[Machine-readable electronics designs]
━━━━━━━━━━━━━━━━━━━━━━━━━━━━━━

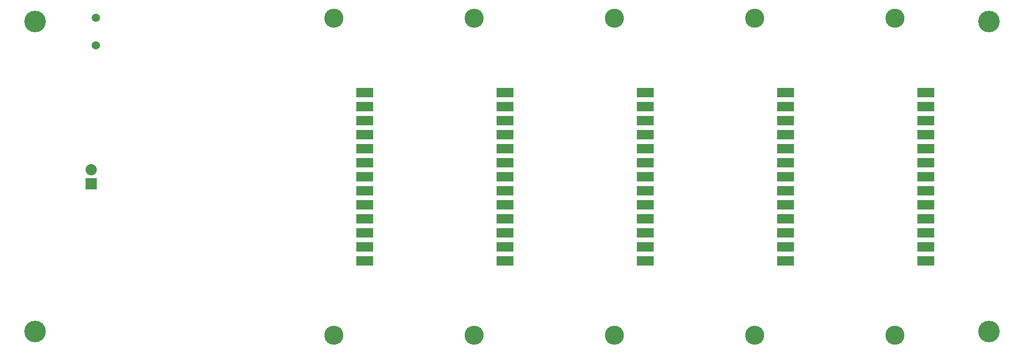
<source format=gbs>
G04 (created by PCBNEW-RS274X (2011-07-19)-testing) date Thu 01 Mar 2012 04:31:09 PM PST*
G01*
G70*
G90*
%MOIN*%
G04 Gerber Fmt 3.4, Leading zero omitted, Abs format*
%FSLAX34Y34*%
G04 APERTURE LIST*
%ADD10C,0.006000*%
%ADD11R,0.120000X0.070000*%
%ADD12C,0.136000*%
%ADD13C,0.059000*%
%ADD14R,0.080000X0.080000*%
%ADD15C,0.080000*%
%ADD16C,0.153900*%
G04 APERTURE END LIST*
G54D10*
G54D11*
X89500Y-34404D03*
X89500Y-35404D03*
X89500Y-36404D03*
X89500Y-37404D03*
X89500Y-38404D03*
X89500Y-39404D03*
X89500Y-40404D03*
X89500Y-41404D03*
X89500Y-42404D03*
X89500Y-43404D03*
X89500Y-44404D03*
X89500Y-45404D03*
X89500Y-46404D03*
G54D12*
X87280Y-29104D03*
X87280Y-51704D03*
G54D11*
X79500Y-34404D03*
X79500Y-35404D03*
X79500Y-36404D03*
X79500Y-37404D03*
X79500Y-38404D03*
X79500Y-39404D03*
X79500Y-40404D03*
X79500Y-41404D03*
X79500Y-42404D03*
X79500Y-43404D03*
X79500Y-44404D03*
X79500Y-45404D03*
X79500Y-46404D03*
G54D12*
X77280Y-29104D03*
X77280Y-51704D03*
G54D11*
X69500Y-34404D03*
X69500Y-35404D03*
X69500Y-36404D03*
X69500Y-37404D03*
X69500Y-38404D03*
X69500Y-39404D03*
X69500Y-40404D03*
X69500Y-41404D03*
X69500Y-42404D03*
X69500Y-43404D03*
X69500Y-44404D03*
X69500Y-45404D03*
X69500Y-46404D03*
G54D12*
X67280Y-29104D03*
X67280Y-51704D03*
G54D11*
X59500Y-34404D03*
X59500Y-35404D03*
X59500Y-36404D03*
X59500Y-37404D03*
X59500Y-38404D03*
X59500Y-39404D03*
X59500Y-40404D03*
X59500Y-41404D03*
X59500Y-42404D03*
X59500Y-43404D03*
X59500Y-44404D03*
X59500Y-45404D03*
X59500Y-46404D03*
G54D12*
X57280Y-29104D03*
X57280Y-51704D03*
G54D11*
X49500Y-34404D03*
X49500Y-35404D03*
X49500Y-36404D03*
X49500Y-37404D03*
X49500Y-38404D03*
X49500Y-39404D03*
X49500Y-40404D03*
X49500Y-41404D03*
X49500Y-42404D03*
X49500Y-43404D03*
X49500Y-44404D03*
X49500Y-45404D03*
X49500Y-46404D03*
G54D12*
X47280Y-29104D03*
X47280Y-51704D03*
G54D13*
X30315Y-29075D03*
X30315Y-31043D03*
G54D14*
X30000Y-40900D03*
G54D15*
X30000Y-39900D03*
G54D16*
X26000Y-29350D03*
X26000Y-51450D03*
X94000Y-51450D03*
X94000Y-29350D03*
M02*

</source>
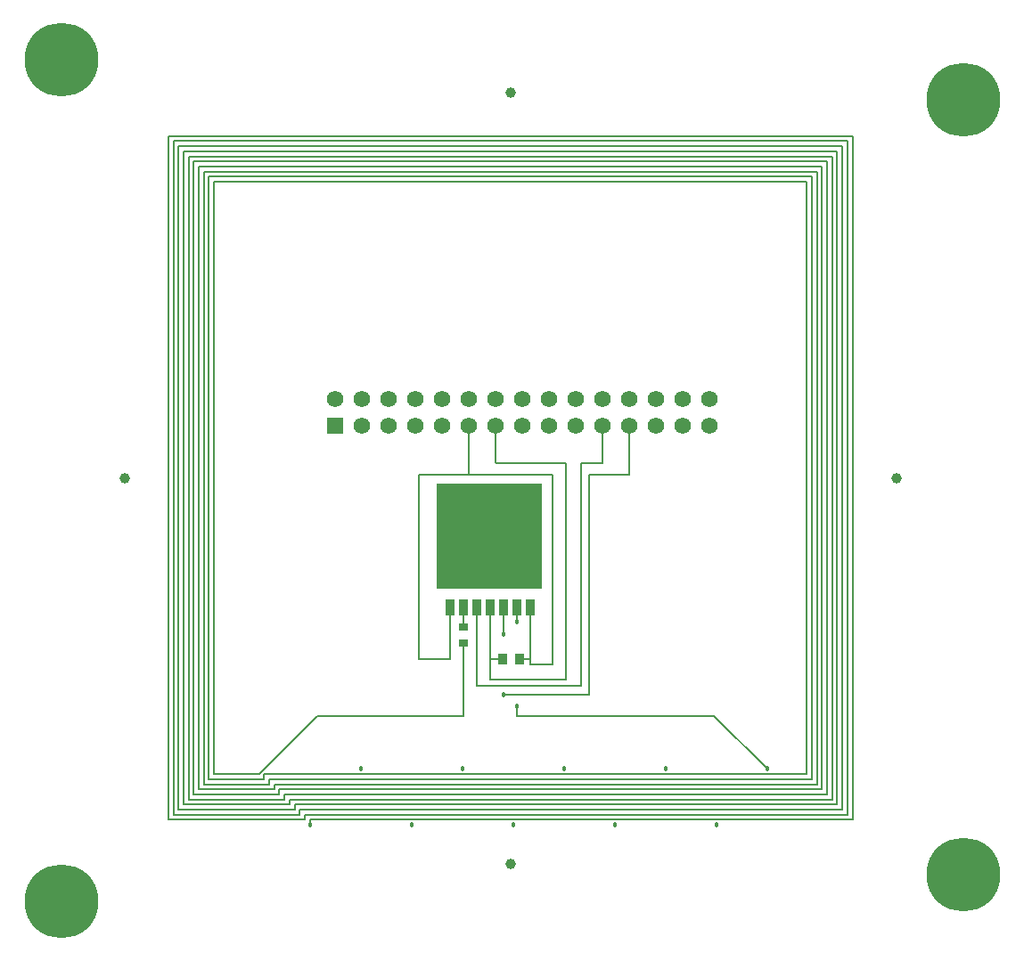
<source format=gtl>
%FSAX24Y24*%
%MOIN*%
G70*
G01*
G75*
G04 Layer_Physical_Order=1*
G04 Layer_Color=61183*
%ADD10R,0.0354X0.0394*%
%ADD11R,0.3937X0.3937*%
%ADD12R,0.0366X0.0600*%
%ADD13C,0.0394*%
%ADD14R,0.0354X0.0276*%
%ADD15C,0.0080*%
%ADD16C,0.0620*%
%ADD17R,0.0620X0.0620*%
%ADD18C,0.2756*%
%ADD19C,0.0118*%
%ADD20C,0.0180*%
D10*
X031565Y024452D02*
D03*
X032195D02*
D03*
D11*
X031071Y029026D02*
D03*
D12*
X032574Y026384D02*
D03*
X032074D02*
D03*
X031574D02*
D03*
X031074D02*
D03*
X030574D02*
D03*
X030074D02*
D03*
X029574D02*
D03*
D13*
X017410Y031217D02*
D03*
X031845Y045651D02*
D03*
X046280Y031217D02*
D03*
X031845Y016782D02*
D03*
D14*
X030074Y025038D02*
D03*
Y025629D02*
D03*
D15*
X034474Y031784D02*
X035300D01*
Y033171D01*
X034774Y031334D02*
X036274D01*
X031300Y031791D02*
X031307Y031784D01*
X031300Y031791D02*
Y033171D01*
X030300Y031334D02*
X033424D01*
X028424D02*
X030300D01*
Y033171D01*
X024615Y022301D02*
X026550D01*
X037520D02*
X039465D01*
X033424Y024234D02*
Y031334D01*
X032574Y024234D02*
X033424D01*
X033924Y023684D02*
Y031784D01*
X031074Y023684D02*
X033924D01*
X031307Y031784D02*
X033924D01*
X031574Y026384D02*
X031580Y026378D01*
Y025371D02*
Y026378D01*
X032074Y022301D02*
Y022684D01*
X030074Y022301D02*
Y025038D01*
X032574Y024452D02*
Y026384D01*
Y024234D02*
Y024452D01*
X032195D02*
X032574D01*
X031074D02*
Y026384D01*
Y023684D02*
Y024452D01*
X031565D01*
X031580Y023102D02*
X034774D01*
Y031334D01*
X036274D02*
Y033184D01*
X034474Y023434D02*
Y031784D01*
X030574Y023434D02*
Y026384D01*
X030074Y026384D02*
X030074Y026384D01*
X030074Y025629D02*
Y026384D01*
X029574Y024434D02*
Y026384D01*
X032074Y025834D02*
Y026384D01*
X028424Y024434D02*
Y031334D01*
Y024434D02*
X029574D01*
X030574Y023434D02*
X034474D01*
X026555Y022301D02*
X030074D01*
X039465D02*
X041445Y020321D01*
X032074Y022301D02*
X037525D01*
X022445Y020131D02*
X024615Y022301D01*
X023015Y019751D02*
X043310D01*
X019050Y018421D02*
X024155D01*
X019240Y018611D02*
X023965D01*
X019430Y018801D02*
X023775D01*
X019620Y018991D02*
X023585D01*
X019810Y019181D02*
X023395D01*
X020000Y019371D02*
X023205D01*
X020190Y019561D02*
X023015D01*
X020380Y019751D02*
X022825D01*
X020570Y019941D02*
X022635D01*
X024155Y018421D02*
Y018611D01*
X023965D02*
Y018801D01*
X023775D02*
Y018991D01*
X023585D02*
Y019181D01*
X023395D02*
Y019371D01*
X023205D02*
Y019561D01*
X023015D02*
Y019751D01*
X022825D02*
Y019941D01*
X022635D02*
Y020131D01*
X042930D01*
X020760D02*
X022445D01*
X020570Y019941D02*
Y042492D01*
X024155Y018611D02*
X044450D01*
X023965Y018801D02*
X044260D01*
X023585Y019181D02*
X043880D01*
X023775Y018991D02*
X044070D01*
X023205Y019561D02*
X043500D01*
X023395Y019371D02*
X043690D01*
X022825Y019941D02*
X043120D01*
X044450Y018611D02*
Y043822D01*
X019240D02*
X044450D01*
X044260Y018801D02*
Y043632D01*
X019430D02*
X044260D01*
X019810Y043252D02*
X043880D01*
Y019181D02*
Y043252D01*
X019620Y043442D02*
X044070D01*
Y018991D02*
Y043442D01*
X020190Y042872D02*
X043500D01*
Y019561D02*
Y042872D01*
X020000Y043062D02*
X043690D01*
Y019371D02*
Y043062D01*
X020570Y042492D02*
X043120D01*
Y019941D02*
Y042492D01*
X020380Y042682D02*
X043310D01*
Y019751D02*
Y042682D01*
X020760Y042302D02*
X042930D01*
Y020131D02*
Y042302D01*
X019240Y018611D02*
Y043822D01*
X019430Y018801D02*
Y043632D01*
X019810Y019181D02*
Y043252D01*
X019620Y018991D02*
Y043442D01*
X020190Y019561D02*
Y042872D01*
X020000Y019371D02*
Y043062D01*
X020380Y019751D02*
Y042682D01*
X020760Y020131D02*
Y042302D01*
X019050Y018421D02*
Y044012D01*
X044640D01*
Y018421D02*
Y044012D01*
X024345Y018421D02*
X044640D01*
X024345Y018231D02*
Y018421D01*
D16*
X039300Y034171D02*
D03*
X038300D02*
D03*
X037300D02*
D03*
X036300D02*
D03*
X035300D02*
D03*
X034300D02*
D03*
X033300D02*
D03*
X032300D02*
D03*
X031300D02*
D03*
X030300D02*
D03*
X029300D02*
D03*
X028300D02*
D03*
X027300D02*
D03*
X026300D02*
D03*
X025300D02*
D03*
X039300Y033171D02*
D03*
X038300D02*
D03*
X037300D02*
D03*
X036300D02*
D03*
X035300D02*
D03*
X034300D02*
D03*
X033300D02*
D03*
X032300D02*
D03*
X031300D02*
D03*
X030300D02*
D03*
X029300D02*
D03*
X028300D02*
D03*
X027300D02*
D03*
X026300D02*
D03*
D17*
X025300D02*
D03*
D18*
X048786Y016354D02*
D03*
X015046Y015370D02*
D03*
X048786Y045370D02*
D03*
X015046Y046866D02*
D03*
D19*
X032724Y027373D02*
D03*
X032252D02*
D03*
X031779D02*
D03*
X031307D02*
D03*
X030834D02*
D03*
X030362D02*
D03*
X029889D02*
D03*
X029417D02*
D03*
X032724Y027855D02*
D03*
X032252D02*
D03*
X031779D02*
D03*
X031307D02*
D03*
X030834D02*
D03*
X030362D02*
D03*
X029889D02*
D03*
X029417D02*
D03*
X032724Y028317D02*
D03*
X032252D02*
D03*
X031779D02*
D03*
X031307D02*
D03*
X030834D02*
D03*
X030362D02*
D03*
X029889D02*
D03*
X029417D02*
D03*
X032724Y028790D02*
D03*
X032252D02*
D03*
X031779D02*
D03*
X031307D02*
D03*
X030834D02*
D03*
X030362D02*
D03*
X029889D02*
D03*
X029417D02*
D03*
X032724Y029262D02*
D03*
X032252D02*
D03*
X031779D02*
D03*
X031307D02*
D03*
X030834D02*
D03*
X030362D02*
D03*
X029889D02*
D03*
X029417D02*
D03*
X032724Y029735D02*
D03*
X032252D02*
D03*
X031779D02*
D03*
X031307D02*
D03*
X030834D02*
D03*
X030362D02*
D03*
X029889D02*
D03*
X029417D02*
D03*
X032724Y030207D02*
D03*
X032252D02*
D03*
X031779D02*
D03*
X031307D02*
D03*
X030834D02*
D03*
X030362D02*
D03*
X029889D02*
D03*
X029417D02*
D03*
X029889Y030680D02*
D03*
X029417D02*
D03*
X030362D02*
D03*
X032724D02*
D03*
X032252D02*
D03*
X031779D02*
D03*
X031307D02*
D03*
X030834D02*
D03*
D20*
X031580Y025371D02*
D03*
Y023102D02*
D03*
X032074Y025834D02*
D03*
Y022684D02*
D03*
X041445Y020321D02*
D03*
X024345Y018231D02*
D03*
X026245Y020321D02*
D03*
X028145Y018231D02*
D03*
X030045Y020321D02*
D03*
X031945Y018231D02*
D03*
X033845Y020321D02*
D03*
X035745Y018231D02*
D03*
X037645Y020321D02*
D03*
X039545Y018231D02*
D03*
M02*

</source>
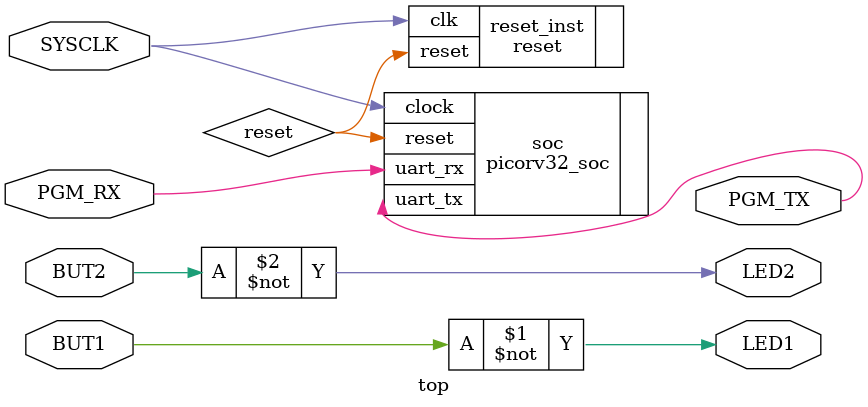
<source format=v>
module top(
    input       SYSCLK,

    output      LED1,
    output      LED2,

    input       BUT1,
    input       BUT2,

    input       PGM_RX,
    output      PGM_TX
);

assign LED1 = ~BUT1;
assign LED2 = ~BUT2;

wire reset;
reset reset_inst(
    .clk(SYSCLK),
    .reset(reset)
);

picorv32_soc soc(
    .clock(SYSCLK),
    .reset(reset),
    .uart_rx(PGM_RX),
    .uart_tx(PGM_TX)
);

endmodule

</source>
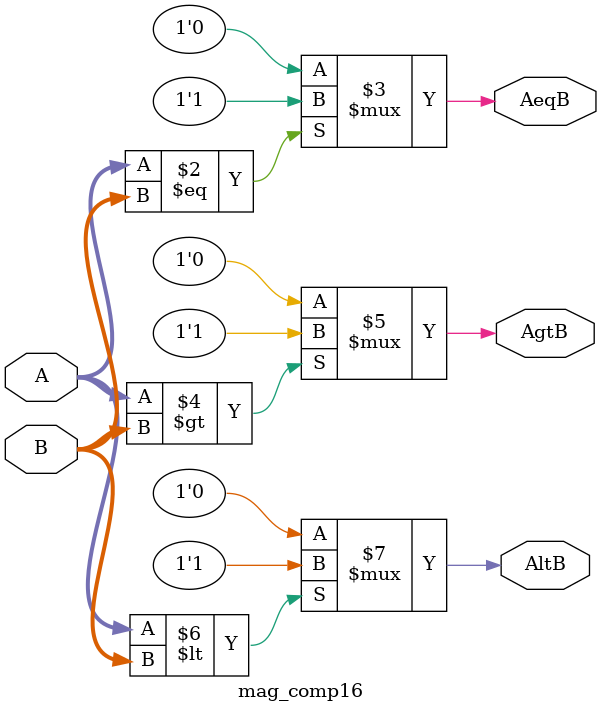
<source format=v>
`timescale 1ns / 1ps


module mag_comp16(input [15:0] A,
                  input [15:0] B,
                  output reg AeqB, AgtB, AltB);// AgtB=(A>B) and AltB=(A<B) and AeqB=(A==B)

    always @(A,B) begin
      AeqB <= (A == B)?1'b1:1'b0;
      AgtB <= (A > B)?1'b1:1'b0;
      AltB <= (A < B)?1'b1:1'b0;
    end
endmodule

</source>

━━━━━━━━━━━━━━━━━━━━━━━━━━━━━━

# Description of the task:
Within the records above, count each line holding "reset". Write down only the number.

# Exercise response:
4